(Keypoint text descriptions)
======

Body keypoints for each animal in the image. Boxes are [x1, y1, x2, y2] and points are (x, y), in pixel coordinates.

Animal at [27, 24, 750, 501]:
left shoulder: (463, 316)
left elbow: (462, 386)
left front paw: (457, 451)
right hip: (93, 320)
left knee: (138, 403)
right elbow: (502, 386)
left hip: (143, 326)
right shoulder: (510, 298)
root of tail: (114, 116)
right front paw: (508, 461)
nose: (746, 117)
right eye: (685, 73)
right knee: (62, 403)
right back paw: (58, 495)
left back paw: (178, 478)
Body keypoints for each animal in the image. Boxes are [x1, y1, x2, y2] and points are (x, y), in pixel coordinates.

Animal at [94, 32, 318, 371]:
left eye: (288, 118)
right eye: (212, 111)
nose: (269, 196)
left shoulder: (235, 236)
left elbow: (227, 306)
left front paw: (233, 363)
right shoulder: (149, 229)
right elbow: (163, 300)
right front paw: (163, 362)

======

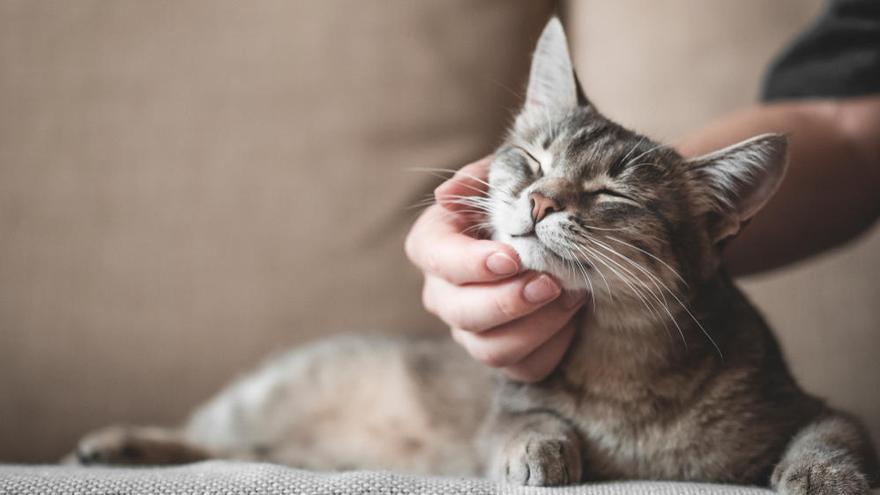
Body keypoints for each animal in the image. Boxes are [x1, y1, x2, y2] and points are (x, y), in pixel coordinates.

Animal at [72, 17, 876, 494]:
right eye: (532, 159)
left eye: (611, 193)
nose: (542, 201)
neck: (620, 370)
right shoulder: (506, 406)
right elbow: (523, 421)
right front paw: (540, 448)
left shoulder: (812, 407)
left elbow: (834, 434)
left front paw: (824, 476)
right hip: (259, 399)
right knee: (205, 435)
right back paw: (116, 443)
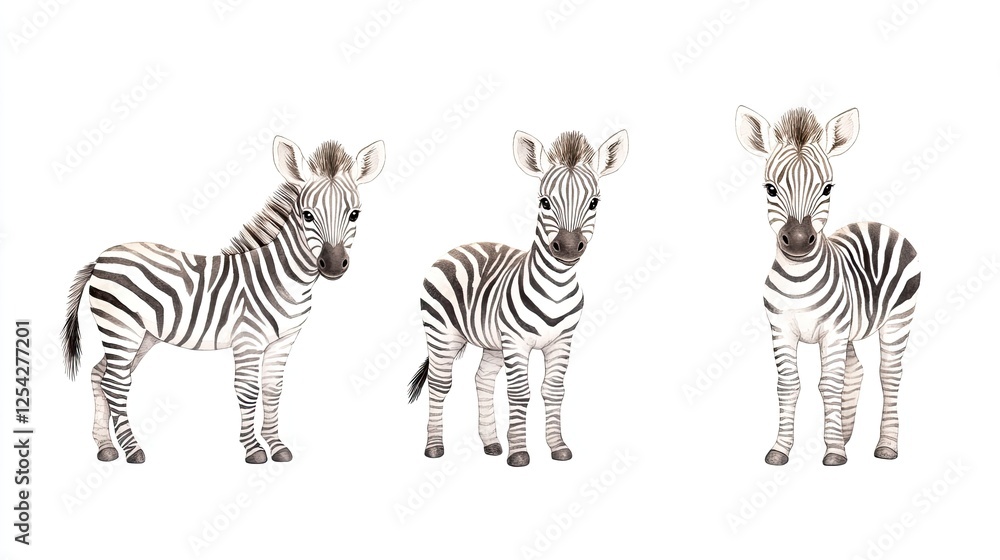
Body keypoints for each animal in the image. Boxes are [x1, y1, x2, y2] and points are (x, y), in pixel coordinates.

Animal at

======

| What is expected |
Retype only the stretch of lines above starting at the one with "left shoulder: (463, 316)" and stopping at the one with "right front paw: (163, 362)", exactly as written, with both kept.

| Response for this exercise |
left shoulder: (463, 316)
left elbow: (462, 386)
left front paw: (457, 451)
right hip: (93, 320)
left knee: (138, 403)
right elbow: (502, 386)
left hip: (143, 326)
right shoulder: (510, 298)
root of tail: (114, 116)
right front paw: (508, 461)
nose: (746, 117)
right eye: (685, 73)
right knee: (62, 403)
right back paw: (58, 495)
left back paw: (178, 478)
Body keypoints for each animal in the image. Boxes are [x1, y1, x2, y2] and points are (x, y), in pixel coordinates.

Animal at [94, 32, 318, 371]:
left eye: (288, 118)
right eye: (212, 111)
nose: (269, 196)
left shoulder: (235, 236)
left elbow: (227, 306)
left front paw: (233, 363)
right shoulder: (149, 229)
right elbow: (163, 300)
right front paw: (163, 362)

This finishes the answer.